### [Dataset content]
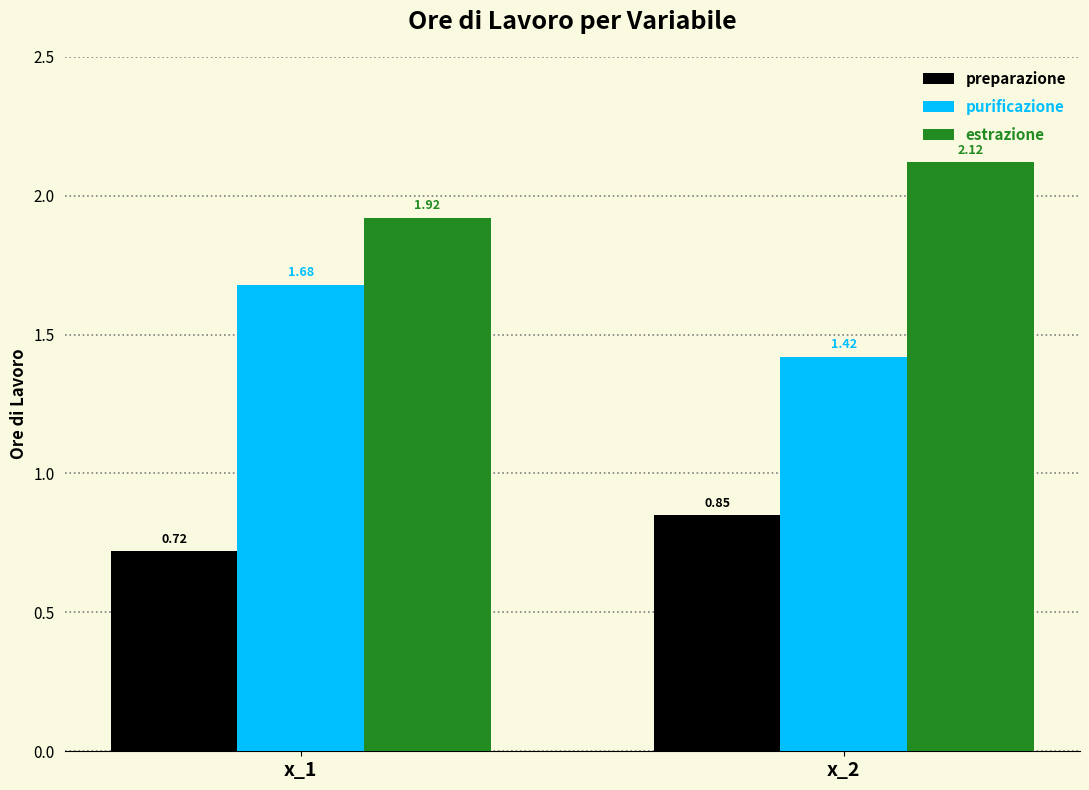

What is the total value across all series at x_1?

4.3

==

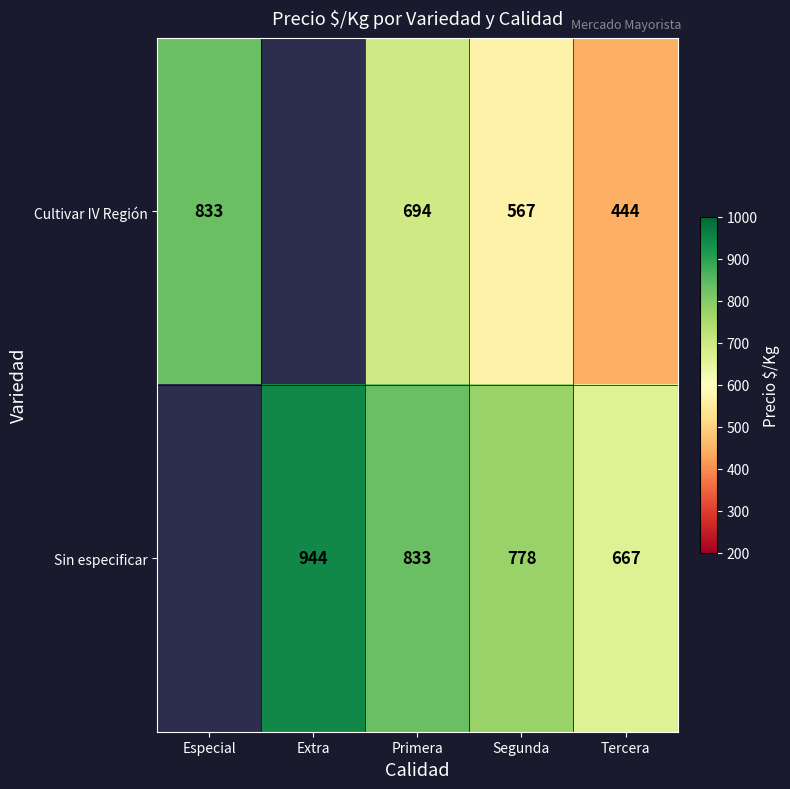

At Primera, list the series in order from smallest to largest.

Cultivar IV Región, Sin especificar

==

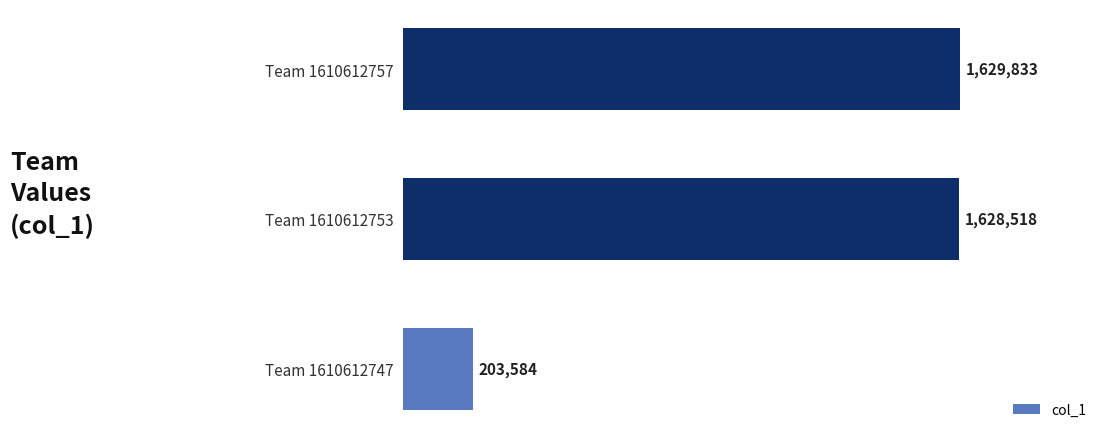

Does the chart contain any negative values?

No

### [Exercise requirements]
How many of the lines above contain the word "series"? Reply with the number alone.

### [Response for this exercise]
2